Thai Airways Reports Q3 Operating Profit Of US$ 22.3 Million But Overall Continues To Lose Money

Thai Airways has reported a third quarter operating profit of 739 Mio. Thai Baht (US$ 22.3 Mio.) but overall continues to lose money due to high expenses, competition and currency transactions.

Thailand’s national carrier has been struggling for years to make profits as the carrier suffers from a variety of long term management errors, political meddling and as of recent the ICAO red flag.

While the ICAO has cleared Thailand again and removed the red flag regarding the countries aviation sector Thai Airways problems are only decreasing slowly if at all as they posted yet another Net Loss, this time even larger than in the previous year.

The Bangkok Post (access here) just reported about the companies financial results.

National carrier Thai Airways International has reported a quarterly operating profit, but warned competition was likely to intensify after a UN body last month lifted a ban on new international flights by Thai-based carriers. …

Thai Airways, 51% owned by the government, swung to an operating profit of 739 million baht (US$22.33 million) for the third quarter ended Sept 30, from a 836 million baht loss a year ago. Revenue rose 6.3% to 46.9 billion baht as it boosted capacity and filled a higher percentage of seats, but reported a 7.5% decline in average fares.

Thai Airways’ expenses rose 2.7% in the third quarter as jet fuel prices spiked and the government began taxing jet fuel for domestic routes. The airline’s shares were trading 1.7% lower on Monday.

Due to impairments on older aircraft and foreign currency exchange losses, Thai Airways reported a net loss of 1.8 billion baht for the quarter, wider than the 1.6 billion baht net loss a year ago. …

We previously wrote about the removal of the ICAO Red Flag rating (read here) and also about the changes in Thai Airways ticketing procedures as they began to collect Fuel Surcharges again.

Not only Thai Airways but also their low cost rivals are gearing up to apply for new international routes where they will compete with each other for customers. The company also announced that they plan to serve more flights in South East Asia through their own low cost carrier Thai Smile which is not part of Star Alliance and where frequent fliers (except those of Thai Royal Orchid Plus) do not enjoy any associated status benefits such as lounge, priority check in and baggage privileges.

As noted in the article the airline is majority owned by the Thai Government and has seen it’s fair share in political interference over the years which often resulted in bad business decisions. This included ordering of all sorts of different aircraft. The variety of models TG has in their fleet is staggering and produces huge maintenance costs.

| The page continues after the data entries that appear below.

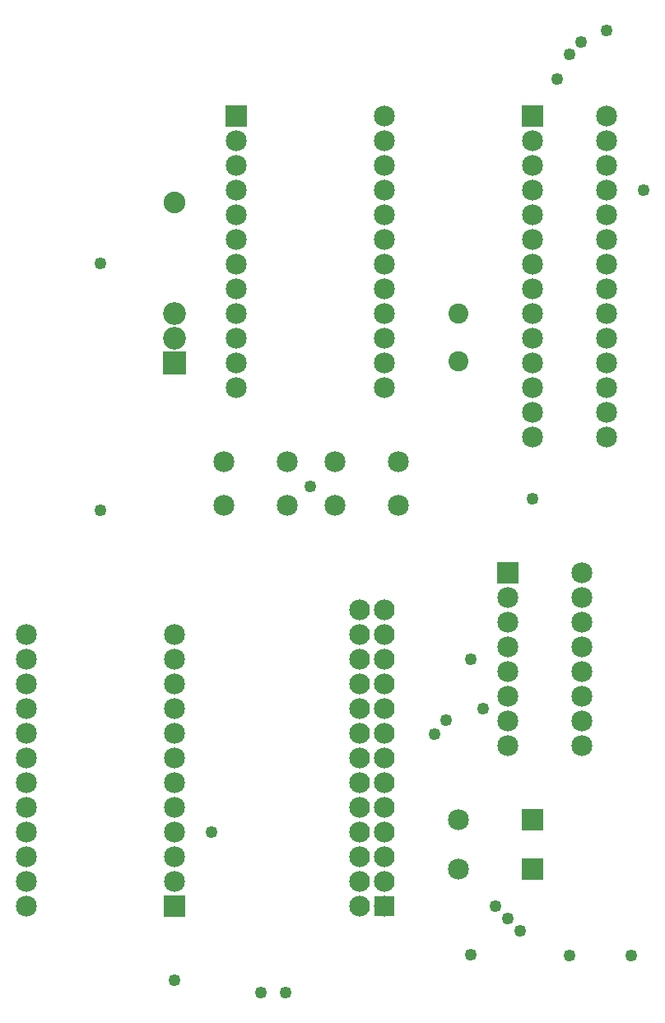
<source format=gts>
G04 MADE WITH FRITZING*
G04 WWW.FRITZING.ORG*
G04 DOUBLE SIDED*
G04 HOLES PLATED*
G04 CONTOUR ON CENTER OF CONTOUR VECTOR*
%ASAXBY*%
%FSLAX23Y23*%
%MOIN*%
%OFA0B0*%
%SFA1.0B1.0*%
%ADD10C,0.084000*%
%ADD11C,0.085000*%
%ADD12C,0.092000*%
%ADD13C,0.088000*%
%ADD14C,0.080925*%
%ADD15C,0.080866*%
%ADD16C,0.049370*%
%ADD17R,0.084000X0.084000*%
%ADD18R,0.085000X0.085000*%
%ADD19R,0.092000X0.092000*%
%LNMASK1*%
G90*
G70*
G54D10*
X1514Y521D03*
X1514Y621D03*
X1514Y721D03*
X1514Y821D03*
X1514Y921D03*
X1514Y1021D03*
X1514Y1121D03*
X1514Y1221D03*
X1514Y1321D03*
X1514Y1421D03*
X1514Y1521D03*
X1514Y1621D03*
X1514Y1721D03*
X1614Y521D03*
X1614Y621D03*
X1614Y721D03*
X1614Y821D03*
X1614Y921D03*
X1614Y1021D03*
X1614Y1121D03*
X1614Y1221D03*
X1614Y1321D03*
X1614Y1421D03*
X1614Y1521D03*
X1614Y1621D03*
X1614Y1721D03*
G54D11*
X2214Y3721D03*
X2514Y3721D03*
X2214Y3621D03*
X2514Y3621D03*
X2214Y3521D03*
X2514Y3521D03*
X2214Y3421D03*
X2514Y3421D03*
X2214Y3321D03*
X2514Y3321D03*
X2214Y3221D03*
X2514Y3221D03*
X2214Y3121D03*
X2514Y3121D03*
X2214Y3021D03*
X2514Y3021D03*
X2214Y2921D03*
X2514Y2921D03*
X2214Y2821D03*
X2514Y2821D03*
X2214Y2721D03*
X2514Y2721D03*
X2214Y2621D03*
X2514Y2621D03*
X2214Y2521D03*
X2514Y2521D03*
X2214Y2421D03*
X2514Y2421D03*
X1014Y3721D03*
X1614Y3721D03*
X1014Y3621D03*
X1614Y3621D03*
X1014Y3521D03*
X1614Y3521D03*
X1014Y3421D03*
X1614Y3421D03*
X1014Y3321D03*
X1614Y3321D03*
X1014Y3221D03*
X1614Y3221D03*
X1014Y3121D03*
X1614Y3121D03*
X1014Y3021D03*
X1614Y3021D03*
X1014Y2921D03*
X1614Y2921D03*
X1014Y2821D03*
X1614Y2821D03*
X1014Y2721D03*
X1614Y2721D03*
X1014Y2621D03*
X1614Y2621D03*
X764Y521D03*
X164Y521D03*
X764Y621D03*
X164Y621D03*
X764Y721D03*
X164Y721D03*
X764Y821D03*
X164Y821D03*
X764Y921D03*
X164Y921D03*
X764Y1021D03*
X164Y1021D03*
X764Y1121D03*
X164Y1121D03*
X764Y1221D03*
X164Y1221D03*
X764Y1321D03*
X164Y1321D03*
X764Y1421D03*
X164Y1421D03*
X764Y1521D03*
X164Y1521D03*
X764Y1621D03*
X164Y1621D03*
G54D12*
X764Y2721D03*
X764Y2821D03*
X764Y2921D03*
G54D13*
X764Y3371D03*
G54D14*
X1914Y2728D03*
G54D15*
X1914Y2921D03*
G54D11*
X2114Y1871D03*
X2414Y1871D03*
X2114Y1771D03*
X2414Y1771D03*
X2114Y1671D03*
X2414Y1671D03*
X2114Y1571D03*
X2414Y1571D03*
X2114Y1471D03*
X2414Y1471D03*
X2114Y1371D03*
X2414Y1371D03*
X2114Y1271D03*
X2414Y1271D03*
X2114Y1171D03*
X2414Y1171D03*
G54D16*
X914Y821D03*
X1964Y1521D03*
X2014Y1321D03*
X764Y221D03*
X2064Y521D03*
X2164Y421D03*
X1114Y171D03*
X1214Y171D03*
X2412Y4021D03*
X2314Y3871D03*
G54D11*
X1670Y2144D03*
X1414Y2144D03*
X1670Y2321D03*
X1414Y2321D03*
X1220Y2144D03*
X964Y2144D03*
X1220Y2321D03*
X964Y2321D03*
X2214Y671D03*
X1914Y671D03*
X2214Y871D03*
X1914Y871D03*
G54D16*
X2114Y471D03*
X2214Y2171D03*
X1816Y1219D03*
X1314Y2221D03*
X1865Y1273D03*
X2363Y3972D03*
X1963Y323D03*
X2364Y321D03*
X2614Y321D03*
X2664Y3421D03*
X2514Y4069D03*
X464Y2124D03*
X464Y3124D03*
G54D17*
X1614Y521D03*
G54D18*
X2214Y3721D03*
X1014Y3721D03*
X764Y521D03*
G54D19*
X764Y2721D03*
G54D18*
X2114Y1871D03*
X2214Y671D03*
X2214Y871D03*
G04 End of Mask1*
M02*
</source>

Fuel prices are picking up again (at least temporarily) but at the same time the problems that Thai Airways faces go much deeper. Growing competition in Thai’s home market and across the region as well as their giant financial overhead are taking their toll on the company. The airline has been used and abused for decades by politicians as well as the royal upper class in the country who used the company like their personal taxis, putting paying passengers second. Paired with unsound business decisions it’s only a matter of time until such a corporate culture will bring an airline to it’s knees.

Keep in mind that for the last 5-10 years airlines have been very profitable again across the bench, even though most recently full service carriers (including industry icons such as Singapore Airlines and Cathay Pacific) have found it difficult to operate as profitable as in the past, also citing competition in the market.